Sensation heute sind die Souvenirshops und Restaurants, die sich
Drosselgassen-ähnlich entlang der Grande Rue, der einzigen Straße der Gemeinde, zur
Abtei hinauf ziehen. Die Häuser in der Grande Rue stammen aus dem 15. und 16.
Jahrhundert. An ihrem Ende befindet sich St. Pierre, die Pfarrkirche des Ortes. Sie wurde
im 11. Jahrhundert gebaut und ist im Wesentlichen mit ausgemusterten Stücken des Klosters
ausgestattet.
Entstehungsgeschichte
Wahrscheinlich war der Mont-Saint-Michel schon im 6.
Jahrhundert von Mönchen bewohnt.
Eine der zahlreichen Legenden besagt, dass im Jahr 704 der Erzengel Michael
dem Erzbischof von Avranches im Traum erschien und ihn aufforderte, eine Kapelle auf dem
Gipfel des Mont Tombe (Berg des Grabes) zu errichten. Aus der Kapelle wurde eine
Stiftskirche mit 12 Kapitularen.
Zu dieser Zeit wurde durch eine Flutkatastrofe der Mont vom Festland
abgetrennt und zur Insel.
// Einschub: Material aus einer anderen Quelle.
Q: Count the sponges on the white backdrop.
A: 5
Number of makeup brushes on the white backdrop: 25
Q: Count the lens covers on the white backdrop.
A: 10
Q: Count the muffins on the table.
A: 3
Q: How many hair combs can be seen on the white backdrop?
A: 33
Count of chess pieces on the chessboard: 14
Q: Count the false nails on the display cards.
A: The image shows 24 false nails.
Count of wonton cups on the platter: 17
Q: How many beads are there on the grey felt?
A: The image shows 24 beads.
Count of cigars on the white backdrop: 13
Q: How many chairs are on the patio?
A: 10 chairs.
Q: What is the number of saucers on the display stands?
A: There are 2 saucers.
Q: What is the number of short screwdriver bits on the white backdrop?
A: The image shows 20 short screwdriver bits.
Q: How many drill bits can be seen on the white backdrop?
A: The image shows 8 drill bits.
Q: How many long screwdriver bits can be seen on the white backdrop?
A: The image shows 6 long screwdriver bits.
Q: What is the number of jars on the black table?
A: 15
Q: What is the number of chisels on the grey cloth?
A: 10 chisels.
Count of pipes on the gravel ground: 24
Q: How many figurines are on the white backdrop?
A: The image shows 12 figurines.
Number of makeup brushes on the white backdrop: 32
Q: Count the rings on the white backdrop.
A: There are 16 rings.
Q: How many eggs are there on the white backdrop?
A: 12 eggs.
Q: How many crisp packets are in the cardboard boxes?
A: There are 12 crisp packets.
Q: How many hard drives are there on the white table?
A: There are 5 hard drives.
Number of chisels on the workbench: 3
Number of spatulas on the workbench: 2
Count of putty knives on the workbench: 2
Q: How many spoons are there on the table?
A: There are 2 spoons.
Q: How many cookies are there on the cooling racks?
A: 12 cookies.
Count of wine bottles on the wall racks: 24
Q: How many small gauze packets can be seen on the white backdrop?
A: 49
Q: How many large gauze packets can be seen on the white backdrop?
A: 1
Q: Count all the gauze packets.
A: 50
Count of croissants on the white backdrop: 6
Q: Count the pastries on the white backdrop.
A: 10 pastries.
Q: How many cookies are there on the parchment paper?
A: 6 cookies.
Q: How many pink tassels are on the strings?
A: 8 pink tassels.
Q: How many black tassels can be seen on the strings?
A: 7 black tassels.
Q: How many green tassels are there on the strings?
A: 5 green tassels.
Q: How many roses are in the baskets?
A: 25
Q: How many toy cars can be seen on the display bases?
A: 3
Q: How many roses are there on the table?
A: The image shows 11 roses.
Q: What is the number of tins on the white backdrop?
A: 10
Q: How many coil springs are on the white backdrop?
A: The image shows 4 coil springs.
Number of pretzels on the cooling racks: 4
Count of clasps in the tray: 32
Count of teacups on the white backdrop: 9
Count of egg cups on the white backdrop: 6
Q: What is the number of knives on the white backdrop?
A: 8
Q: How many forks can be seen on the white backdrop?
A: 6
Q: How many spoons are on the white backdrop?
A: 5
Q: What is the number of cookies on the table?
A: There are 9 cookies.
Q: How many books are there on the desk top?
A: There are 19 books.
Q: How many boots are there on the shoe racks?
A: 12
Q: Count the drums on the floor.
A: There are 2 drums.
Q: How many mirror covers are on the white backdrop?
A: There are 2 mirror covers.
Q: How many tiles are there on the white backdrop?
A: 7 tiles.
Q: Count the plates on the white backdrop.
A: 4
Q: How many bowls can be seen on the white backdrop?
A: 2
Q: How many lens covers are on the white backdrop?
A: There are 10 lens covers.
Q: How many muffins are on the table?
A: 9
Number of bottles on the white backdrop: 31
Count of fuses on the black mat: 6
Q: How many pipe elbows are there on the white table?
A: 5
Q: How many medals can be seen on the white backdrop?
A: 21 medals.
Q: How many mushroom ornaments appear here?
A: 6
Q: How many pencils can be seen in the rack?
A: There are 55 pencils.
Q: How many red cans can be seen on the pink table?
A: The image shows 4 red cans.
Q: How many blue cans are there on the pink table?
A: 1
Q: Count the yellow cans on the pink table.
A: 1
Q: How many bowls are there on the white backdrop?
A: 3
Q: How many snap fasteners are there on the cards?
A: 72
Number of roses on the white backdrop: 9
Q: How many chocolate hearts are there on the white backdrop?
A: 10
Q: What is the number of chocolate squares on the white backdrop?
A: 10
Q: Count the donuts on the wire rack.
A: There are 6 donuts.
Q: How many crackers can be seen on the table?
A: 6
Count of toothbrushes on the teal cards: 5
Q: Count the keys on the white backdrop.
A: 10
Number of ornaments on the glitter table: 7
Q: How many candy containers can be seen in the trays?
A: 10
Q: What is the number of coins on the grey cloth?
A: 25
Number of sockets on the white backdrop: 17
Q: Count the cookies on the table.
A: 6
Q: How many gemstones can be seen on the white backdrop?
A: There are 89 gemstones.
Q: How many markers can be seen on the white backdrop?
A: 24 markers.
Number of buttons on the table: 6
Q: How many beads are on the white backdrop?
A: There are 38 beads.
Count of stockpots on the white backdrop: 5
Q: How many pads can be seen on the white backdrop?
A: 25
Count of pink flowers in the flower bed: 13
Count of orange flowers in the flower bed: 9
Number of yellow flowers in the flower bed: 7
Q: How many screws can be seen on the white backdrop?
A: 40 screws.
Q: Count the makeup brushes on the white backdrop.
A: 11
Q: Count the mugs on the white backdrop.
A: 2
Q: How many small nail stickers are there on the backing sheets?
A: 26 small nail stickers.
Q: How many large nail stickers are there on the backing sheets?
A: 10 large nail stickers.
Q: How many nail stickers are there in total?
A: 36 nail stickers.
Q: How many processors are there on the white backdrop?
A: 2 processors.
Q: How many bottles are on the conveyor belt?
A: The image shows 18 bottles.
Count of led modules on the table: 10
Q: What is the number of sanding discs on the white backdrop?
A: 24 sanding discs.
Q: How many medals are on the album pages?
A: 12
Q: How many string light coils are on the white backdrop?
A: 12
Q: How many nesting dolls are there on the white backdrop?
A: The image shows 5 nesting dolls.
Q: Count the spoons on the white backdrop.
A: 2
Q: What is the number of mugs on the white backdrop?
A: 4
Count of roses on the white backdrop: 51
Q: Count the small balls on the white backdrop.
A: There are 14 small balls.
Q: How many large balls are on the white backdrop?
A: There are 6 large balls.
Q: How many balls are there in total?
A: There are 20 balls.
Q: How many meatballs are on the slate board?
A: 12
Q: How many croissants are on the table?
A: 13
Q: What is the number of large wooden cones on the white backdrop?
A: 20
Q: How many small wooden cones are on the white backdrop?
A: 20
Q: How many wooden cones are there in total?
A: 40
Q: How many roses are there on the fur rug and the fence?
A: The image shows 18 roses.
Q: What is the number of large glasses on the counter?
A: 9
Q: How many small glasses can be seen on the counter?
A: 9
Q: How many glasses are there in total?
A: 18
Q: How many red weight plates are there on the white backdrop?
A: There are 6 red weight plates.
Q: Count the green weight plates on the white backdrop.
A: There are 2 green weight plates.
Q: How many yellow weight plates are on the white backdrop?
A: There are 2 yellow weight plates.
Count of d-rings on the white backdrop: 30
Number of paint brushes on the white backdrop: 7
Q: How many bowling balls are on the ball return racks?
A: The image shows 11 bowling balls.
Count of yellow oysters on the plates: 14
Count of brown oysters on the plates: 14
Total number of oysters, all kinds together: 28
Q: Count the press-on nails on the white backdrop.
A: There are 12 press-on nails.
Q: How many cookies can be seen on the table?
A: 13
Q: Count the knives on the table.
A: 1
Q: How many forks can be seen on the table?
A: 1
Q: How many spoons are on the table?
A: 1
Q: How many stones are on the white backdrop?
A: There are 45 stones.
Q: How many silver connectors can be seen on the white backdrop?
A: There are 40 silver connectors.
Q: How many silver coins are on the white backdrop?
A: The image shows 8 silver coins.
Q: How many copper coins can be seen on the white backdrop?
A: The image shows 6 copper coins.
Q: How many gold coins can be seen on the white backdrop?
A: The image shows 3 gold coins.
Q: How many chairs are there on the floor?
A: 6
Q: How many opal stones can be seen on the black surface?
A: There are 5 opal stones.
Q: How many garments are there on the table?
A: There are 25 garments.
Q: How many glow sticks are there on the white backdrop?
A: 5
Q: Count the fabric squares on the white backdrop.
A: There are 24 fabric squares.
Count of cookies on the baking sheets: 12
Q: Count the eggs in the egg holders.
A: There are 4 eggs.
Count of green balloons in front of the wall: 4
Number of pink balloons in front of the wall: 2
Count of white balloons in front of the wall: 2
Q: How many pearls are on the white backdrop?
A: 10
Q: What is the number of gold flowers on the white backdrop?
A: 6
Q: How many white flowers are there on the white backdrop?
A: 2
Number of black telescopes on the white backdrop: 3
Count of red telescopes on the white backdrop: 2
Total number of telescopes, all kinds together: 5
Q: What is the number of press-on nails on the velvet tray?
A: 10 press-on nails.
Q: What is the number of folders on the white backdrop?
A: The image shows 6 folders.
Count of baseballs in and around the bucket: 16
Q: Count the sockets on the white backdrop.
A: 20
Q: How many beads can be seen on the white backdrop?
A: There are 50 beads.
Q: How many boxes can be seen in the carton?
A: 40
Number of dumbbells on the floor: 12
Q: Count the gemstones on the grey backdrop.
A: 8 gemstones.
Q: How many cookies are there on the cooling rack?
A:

Gleichzeitig wurde der Forêt de Sissy, ein riesiges Waldgebiet
zerstört, das einst von Avranches bis nach Dinan reichte.
Nachdem im 10. Jahrhundert die Normannen zum Katholizismus konvertiert
waren und dafür vom französischen König das Herzogtum Normandie zugesprochen bekamen,
stiftete Richard I. im Jahr 966 eine Abtei, die 30 Benediktinermönchen ein zuhause bot.
Die Abtei entwickelte sich zu einem kulturellen und wirtschaftlichen Zentrum und besaß
große Besitztümer.
Im Jahr 1023 wurde mit dem Bau einer größeren Abtei begonnen. Seit dem
Beginn der Normannenüberfälle entstand um die Abtei eine befestigte Siedlung.
Im 13. Jahrhundert stellte das gotische Bauwerk in
schwindelerregender Höhe ein absolutes Wunder dar. Die abermaligen Erweiterungspläne
konnten dann durch den beginnenden Hundertjährigen Krieg mit England nicht realisiert
werden. Der Mont-Saint-Michel wurde 1254 zur königlichen Festung erklärt und blieb
während des gesamten Krieges stets französisch.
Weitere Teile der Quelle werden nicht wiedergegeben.